Dataset entries:

Content starts

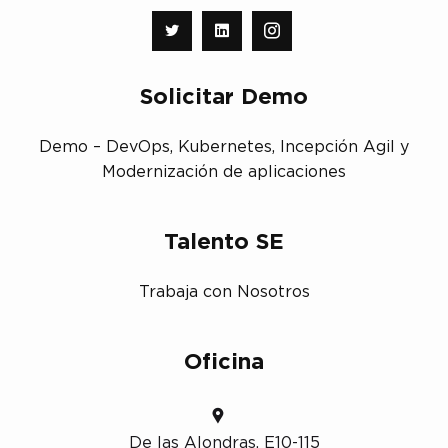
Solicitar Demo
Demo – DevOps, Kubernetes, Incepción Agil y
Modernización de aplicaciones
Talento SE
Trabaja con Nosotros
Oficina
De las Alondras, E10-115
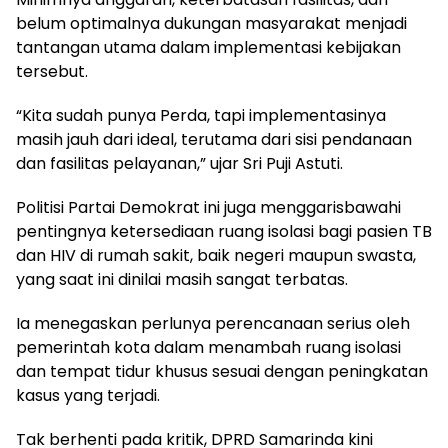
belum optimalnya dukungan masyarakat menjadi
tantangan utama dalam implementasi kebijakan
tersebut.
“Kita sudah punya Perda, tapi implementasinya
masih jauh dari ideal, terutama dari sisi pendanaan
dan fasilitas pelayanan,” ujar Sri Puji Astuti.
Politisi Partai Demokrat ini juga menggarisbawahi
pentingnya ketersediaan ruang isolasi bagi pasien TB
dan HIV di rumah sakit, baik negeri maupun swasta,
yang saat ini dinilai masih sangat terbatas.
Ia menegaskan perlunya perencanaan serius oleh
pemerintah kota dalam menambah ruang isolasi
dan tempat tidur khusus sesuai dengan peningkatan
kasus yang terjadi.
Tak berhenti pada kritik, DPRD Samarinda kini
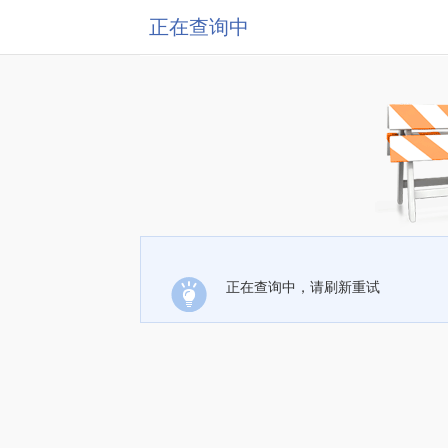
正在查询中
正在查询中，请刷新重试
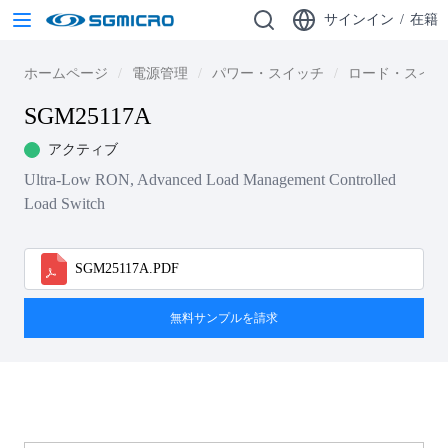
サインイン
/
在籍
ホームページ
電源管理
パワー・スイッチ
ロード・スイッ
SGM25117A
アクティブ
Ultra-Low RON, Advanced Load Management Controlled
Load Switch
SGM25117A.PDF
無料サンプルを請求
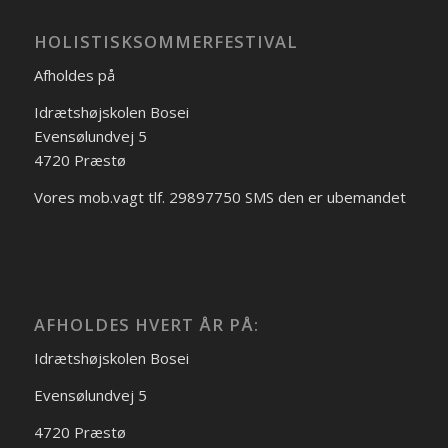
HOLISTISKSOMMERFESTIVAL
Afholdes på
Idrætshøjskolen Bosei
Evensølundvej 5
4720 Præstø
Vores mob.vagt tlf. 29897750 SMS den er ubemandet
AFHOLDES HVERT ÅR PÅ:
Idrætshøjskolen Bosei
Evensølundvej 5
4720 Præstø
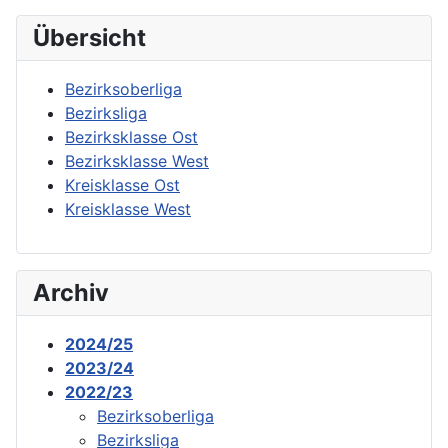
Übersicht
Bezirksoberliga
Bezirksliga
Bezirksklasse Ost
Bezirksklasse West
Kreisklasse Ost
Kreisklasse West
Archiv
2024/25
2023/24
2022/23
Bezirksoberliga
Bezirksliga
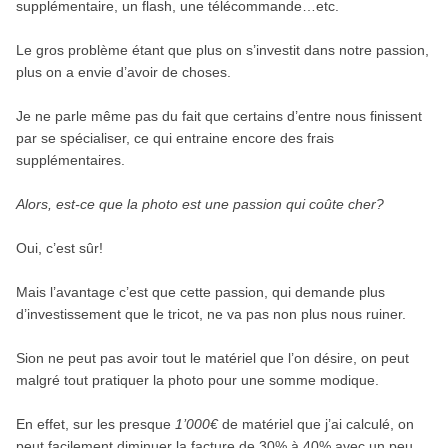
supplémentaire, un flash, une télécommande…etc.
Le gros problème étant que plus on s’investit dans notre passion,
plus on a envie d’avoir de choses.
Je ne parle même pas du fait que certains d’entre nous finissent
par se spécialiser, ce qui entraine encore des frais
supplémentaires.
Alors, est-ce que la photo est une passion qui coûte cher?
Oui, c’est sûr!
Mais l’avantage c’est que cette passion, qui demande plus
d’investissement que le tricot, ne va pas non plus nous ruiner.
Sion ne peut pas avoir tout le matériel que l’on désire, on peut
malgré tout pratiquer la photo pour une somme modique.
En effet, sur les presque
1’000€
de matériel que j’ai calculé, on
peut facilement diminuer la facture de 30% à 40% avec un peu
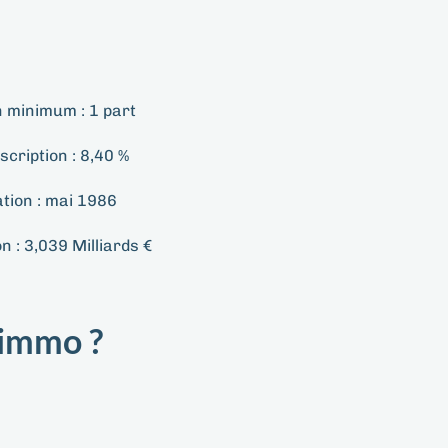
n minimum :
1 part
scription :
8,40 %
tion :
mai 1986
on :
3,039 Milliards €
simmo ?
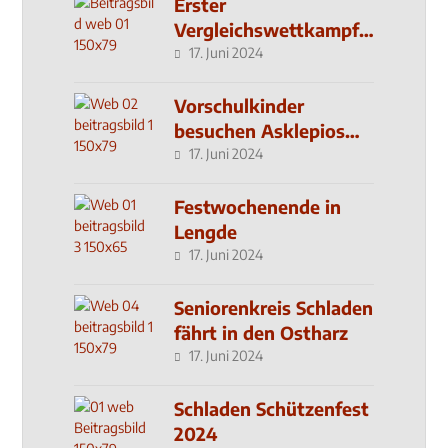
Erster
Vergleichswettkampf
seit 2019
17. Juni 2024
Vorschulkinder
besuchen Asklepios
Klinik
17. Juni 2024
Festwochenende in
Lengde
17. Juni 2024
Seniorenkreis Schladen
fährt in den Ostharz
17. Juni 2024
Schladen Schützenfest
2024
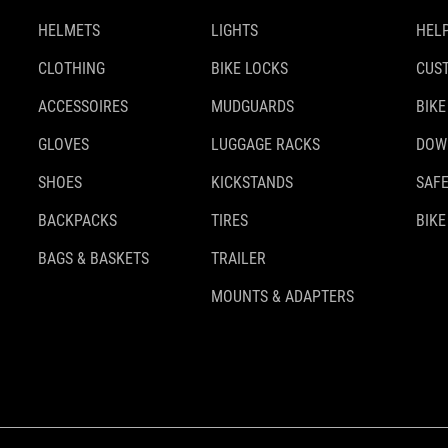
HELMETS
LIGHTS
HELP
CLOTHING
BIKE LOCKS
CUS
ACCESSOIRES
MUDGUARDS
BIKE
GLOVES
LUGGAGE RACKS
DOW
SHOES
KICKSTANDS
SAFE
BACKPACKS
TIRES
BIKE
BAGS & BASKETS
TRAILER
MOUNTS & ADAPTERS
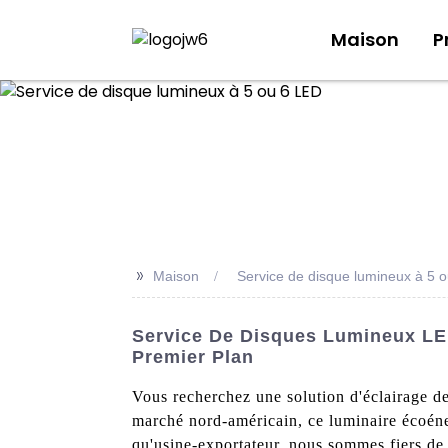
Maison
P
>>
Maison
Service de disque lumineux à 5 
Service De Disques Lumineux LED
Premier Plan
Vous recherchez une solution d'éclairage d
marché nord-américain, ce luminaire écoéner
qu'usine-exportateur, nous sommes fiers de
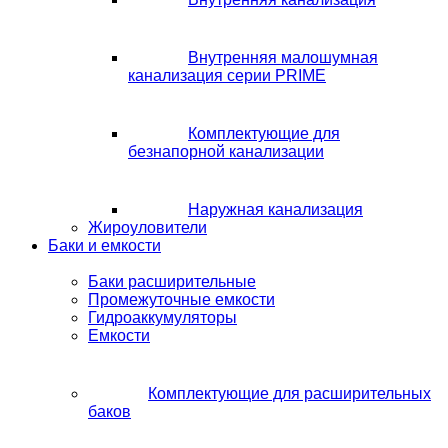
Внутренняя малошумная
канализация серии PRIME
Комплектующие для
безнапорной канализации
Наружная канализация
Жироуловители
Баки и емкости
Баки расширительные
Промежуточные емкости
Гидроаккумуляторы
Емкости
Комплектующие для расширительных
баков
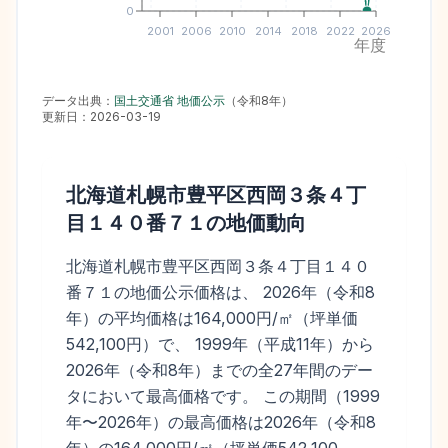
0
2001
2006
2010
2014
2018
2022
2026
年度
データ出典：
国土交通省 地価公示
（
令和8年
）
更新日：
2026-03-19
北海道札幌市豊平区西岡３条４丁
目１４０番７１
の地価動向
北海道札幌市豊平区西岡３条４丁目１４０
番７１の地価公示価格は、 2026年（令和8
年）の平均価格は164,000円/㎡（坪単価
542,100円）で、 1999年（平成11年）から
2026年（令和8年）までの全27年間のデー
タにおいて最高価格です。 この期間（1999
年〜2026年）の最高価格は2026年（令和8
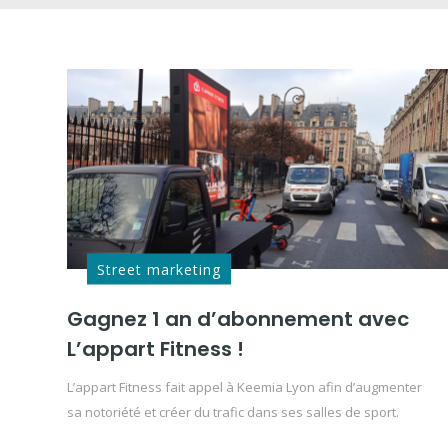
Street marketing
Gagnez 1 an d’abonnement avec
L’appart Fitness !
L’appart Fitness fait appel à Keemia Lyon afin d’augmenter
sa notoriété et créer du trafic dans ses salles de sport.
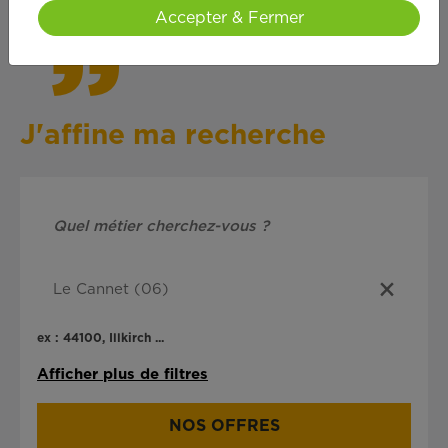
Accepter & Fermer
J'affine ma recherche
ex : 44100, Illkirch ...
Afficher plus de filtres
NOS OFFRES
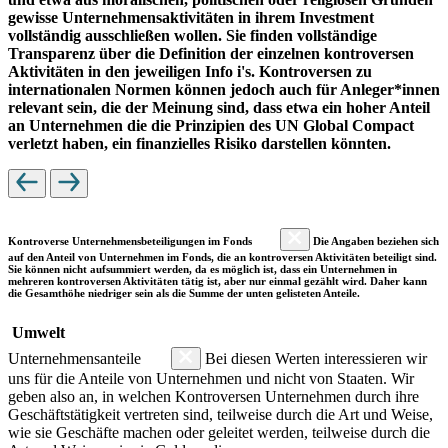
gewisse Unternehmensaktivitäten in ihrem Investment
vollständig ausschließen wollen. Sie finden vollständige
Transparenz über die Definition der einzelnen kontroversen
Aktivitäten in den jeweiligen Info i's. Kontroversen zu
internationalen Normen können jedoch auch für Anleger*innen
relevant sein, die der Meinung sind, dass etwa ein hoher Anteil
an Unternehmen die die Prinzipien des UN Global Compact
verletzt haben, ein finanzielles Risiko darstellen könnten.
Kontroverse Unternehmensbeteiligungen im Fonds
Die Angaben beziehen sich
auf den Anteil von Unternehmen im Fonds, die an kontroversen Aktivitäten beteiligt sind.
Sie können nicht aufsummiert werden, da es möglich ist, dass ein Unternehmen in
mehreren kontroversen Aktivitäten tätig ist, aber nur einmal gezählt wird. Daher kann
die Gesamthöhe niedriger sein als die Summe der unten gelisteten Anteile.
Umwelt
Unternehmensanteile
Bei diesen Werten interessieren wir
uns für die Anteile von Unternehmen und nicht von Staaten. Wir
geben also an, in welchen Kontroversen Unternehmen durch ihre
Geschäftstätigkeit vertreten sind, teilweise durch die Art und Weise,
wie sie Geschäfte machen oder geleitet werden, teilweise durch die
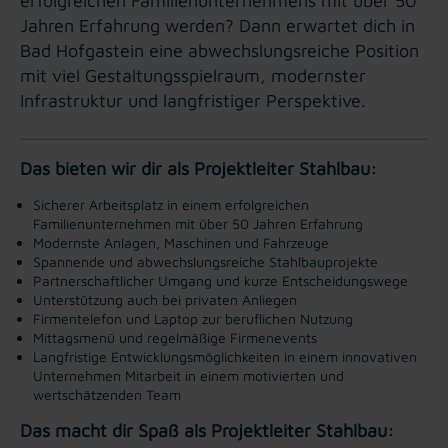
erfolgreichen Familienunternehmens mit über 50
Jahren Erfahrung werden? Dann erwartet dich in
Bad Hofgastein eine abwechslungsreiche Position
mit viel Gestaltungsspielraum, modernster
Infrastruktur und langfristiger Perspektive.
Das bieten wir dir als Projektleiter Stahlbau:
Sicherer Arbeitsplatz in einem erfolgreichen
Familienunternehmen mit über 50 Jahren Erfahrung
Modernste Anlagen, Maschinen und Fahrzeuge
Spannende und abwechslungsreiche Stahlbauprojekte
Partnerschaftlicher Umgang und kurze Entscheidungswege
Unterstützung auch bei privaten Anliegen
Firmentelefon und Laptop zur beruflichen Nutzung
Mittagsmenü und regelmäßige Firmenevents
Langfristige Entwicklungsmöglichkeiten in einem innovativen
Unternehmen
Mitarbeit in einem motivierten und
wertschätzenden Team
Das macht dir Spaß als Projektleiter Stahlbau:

Content ends

*Exercise*. Up to and including the line containing "yang saat ini dinilai masih sangat terbatas.", quote each line of the entries above from the very first, please, exactly and without images.

*Answer to this task*.
Solicitar Demo
Demo – DevOps, Kubernetes, Incepción Agil y
Modernización de aplicaciones
Talento SE
Trabaja con Nosotros
Oficina
De las Alondras, E10-115
belum optimalnya dukungan masyarakat menjadi
tantangan utama dalam implementasi kebijakan
tersebut.
“Kita sudah punya Perda, tapi implementasinya
masih jauh dari ideal, terutama dari sisi pendanaan
dan fasilitas pelayanan,” ujar Sri Puji Astuti.
Politisi Partai Demokrat ini juga menggarisbawahi
pentingnya ketersediaan ruang isolasi bagi pasien TB
dan HIV di rumah sakit, baik negeri maupun swasta,
yang saat ini dinilai masih sangat terbatas.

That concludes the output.